Here http://i.imgur.com/poi6xMk.jpg 2592x3456, the same as the original.

In GIMP:

Select ---> Select all
Toolbox window - Flip tool (set to horizontal)
Click on the image.
Right click layer (that has the transformation) - Click anchor.
File - Save as
It's easy to manually type the file extension in (adding .jpg, .png, ect on the end. Gimp will save it as that as long as it's a compatible file type).


----------



## PastryOfApathy (Feb 16, 2014)

You can also just use MSPaint. 

Select > Select All > Rotate > Horizontally


----------



## Kalmor (Feb 16, 2014)

PastryOfApathy said:


> You can also just use MSPaint.
> 
> Select > Select All > Rotate > Horizontally


Considering OP's hobby it would be better to use a program that can help him with more advanced stuff if he chooses to do so in the future.
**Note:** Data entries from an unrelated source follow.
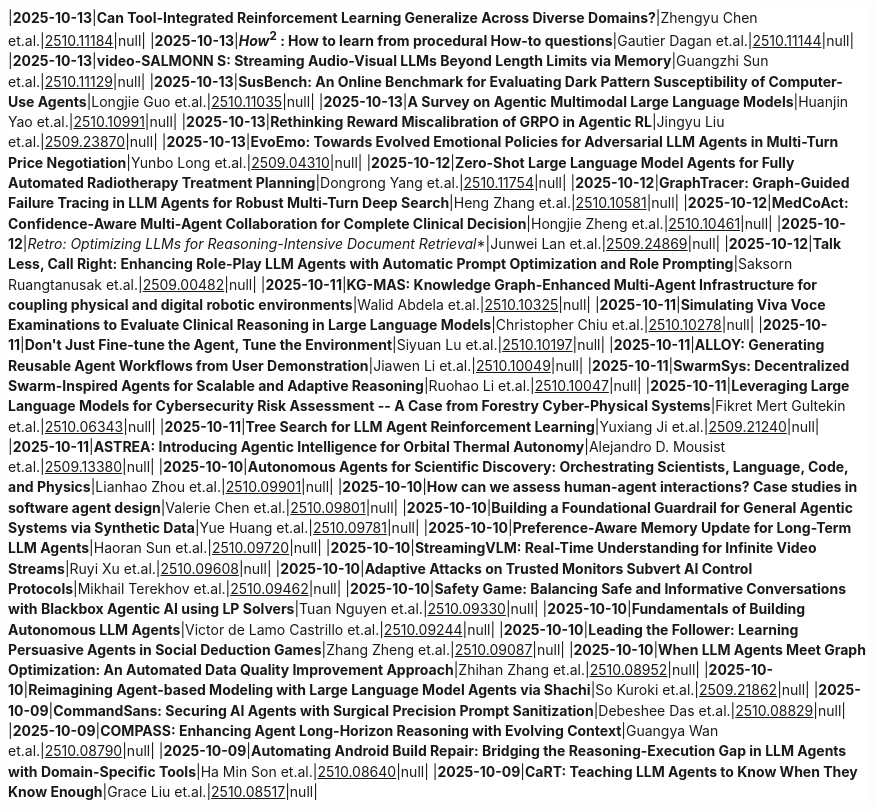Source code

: |**2025-10-13**|**Can Tool-Integrated Reinforcement Learning Generalize Across Diverse Domains?**|Zhengyu Chen et.al.|[2510.11184](http://arxiv.org/abs/2510.11184)|null|
|**2025-10-13**|**$How^{2}$ : How to learn from procedural How-to questions**|Gautier Dagan et.al.|[2510.11144](http://arxiv.org/abs/2510.11144)|null|
|**2025-10-13**|**video-SALMONN S: Streaming Audio-Visual LLMs Beyond Length Limits via Memory**|Guangzhi Sun et.al.|[2510.11129](http://arxiv.org/abs/2510.11129)|null|
|**2025-10-13**|**SusBench: An Online Benchmark for Evaluating Dark Pattern Susceptibility of Computer-Use Agents**|Longjie Guo et.al.|[2510.11035](http://arxiv.org/abs/2510.11035)|null|
|**2025-10-13**|**A Survey on Agentic Multimodal Large Language Models**|Huanjin Yao et.al.|[2510.10991](http://arxiv.org/abs/2510.10991)|null|
|**2025-10-13**|**Rethinking Reward Miscalibration of GRPO in Agentic RL**|Jingyu Liu et.al.|[2509.23870](http://arxiv.org/abs/2509.23870)|null|
|**2025-10-13**|**EvoEmo: Towards Evolved Emotional Policies for Adversarial LLM Agents in Multi-Turn Price Negotiation**|Yunbo Long et.al.|[2509.04310](http://arxiv.org/abs/2509.04310)|null|
|**2025-10-12**|**Zero-Shot Large Language Model Agents for Fully Automated Radiotherapy Treatment Planning**|Dongrong Yang et.al.|[2510.11754](http://arxiv.org/abs/2510.11754)|null|
|**2025-10-12**|**GraphTracer: Graph-Guided Failure Tracing in LLM Agents for Robust Multi-Turn Deep Search**|Heng Zhang et.al.|[2510.10581](http://arxiv.org/abs/2510.10581)|null|
|**2025-10-12**|**MedCoAct: Confidence-Aware Multi-Agent Collaboration for Complete Clinical Decision**|Hongjie Zheng et.al.|[2510.10461](http://arxiv.org/abs/2510.10461)|null|
|**2025-10-12**|**Retro*: Optimizing LLMs for Reasoning-Intensive Document Retrieval**|Junwei Lan et.al.|[2509.24869](http://arxiv.org/abs/2509.24869)|null|
|**2025-10-12**|**Talk Less, Call Right: Enhancing Role-Play LLM Agents with Automatic Prompt Optimization and Role Prompting**|Saksorn Ruangtanusak et.al.|[2509.00482](http://arxiv.org/abs/2509.00482)|null|
|**2025-10-11**|**KG-MAS: Knowledge Graph-Enhanced Multi-Agent Infrastructure for coupling physical and digital robotic environments**|Walid Abdela et.al.|[2510.10325](http://arxiv.org/abs/2510.10325)|null|
|**2025-10-11**|**Simulating Viva Voce Examinations to Evaluate Clinical Reasoning in Large Language Models**|Christopher Chiu et.al.|[2510.10278](http://arxiv.org/abs/2510.10278)|null|
|**2025-10-11**|**Don't Just Fine-tune the Agent, Tune the Environment**|Siyuan Lu et.al.|[2510.10197](http://arxiv.org/abs/2510.10197)|null|
|**2025-10-11**|**ALLOY: Generating Reusable Agent Workflows from User Demonstration**|Jiawen Li et.al.|[2510.10049](http://arxiv.org/abs/2510.10049)|null|
|**2025-10-11**|**SwarmSys: Decentralized Swarm-Inspired Agents for Scalable and Adaptive Reasoning**|Ruohao Li et.al.|[2510.10047](http://arxiv.org/abs/2510.10047)|null|
|**2025-10-11**|**Leveraging Large Language Models for Cybersecurity Risk Assessment -- A Case from Forestry Cyber-Physical Systems**|Fikret Mert Gultekin et.al.|[2510.06343](http://arxiv.org/abs/2510.06343)|null|
|**2025-10-11**|**Tree Search for LLM Agent Reinforcement Learning**|Yuxiang Ji et.al.|[2509.21240](http://arxiv.org/abs/2509.21240)|null|
|**2025-10-11**|**ASTREA: Introducing Agentic Intelligence for Orbital Thermal Autonomy**|Alejandro D. Mousist et.al.|[2509.13380](http://arxiv.org/abs/2509.13380)|null|
|**2025-10-10**|**Autonomous Agents for Scientific Discovery: Orchestrating Scientists, Language, Code, and Physics**|Lianhao Zhou et.al.|[2510.09901](http://arxiv.org/abs/2510.09901)|null|
|**2025-10-10**|**How can we assess human-agent interactions? Case studies in software agent design**|Valerie Chen et.al.|[2510.09801](http://arxiv.org/abs/2510.09801)|null|
|**2025-10-10**|**Building a Foundational Guardrail for General Agentic Systems via Synthetic Data**|Yue Huang et.al.|[2510.09781](http://arxiv.org/abs/2510.09781)|null|
|**2025-10-10**|**Preference-Aware Memory Update for Long-Term LLM Agents**|Haoran Sun et.al.|[2510.09720](http://arxiv.org/abs/2510.09720)|null|
|**2025-10-10**|**StreamingVLM: Real-Time Understanding for Infinite Video Streams**|Ruyi Xu et.al.|[2510.09608](http://arxiv.org/abs/2510.09608)|null|
|**2025-10-10**|**Adaptive Attacks on Trusted Monitors Subvert AI Control Protocols**|Mikhail Terekhov et.al.|[2510.09462](http://arxiv.org/abs/2510.09462)|null|
|**2025-10-10**|**Safety Game: Balancing Safe and Informative Conversations with Blackbox Agentic AI using LP Solvers**|Tuan Nguyen et.al.|[2510.09330](http://arxiv.org/abs/2510.09330)|null|
|**2025-10-10**|**Fundamentals of Building Autonomous LLM Agents**|Victor de Lamo Castrillo et.al.|[2510.09244](http://arxiv.org/abs/2510.09244)|null|
|**2025-10-10**|**Leading the Follower: Learning Persuasive Agents in Social Deduction Games**|Zhang Zheng et.al.|[2510.09087](http://arxiv.org/abs/2510.09087)|null|
|**2025-10-10**|**When LLM Agents Meet Graph Optimization: An Automated Data Quality Improvement Approach**|Zhihan Zhang et.al.|[2510.08952](http://arxiv.org/abs/2510.08952)|null|
|**2025-10-10**|**Reimagining Agent-based Modeling with Large Language Model Agents via Shachi**|So Kuroki et.al.|[2509.21862](http://arxiv.org/abs/2509.21862)|null|
|**2025-10-09**|**CommandSans: Securing AI Agents with Surgical Precision Prompt Sanitization**|Debeshee Das et.al.|[2510.08829](http://arxiv.org/abs/2510.08829)|null|
|**2025-10-09**|**COMPASS: Enhancing Agent Long-Horizon Reasoning with Evolving Context**|Guangya Wan et.al.|[2510.08790](http://arxiv.org/abs/2510.08790)|null|
|**2025-10-09**|**Automating Android Build Repair: Bridging the Reasoning-Execution Gap in LLM Agents with Domain-Specific Tools**|Ha Min Son et.al.|[2510.08640](http://arxiv.org/abs/2510.08640)|null|
|**2025-10-09**|**CaRT: Teaching LLM Agents to Know When They Know Enough**|Grace Liu et.al.|[2510.08517](http://arxiv.org/abs/2510.08517)|null|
But yes, that would work too.


----------



## Harbinger (Feb 16, 2014)

Thanks both, thats an immense help. I probably wont have to do it ever again, someone wants a print of that photo but just flipped, i never flip my images, i try to keep them as close to how i saw them as possible. And thanks for flipping that, i'll try going that way myself, i think the way i saved it was the same, but it still ended up as a flipped jpg, just no idea why it kept going back and fourth in the viewer >_<


----------



## PastryOfApathy (Feb 16, 2014)

Raptros said:


> Considering OP's hobby it would be better to use a program that can help him with more advanced stuff if he chooses to do so in the future.
> 
> But yes, that would work too.



I have no idea what his hobbies are, I just figured he needed to flip it for like a school project or something.


----------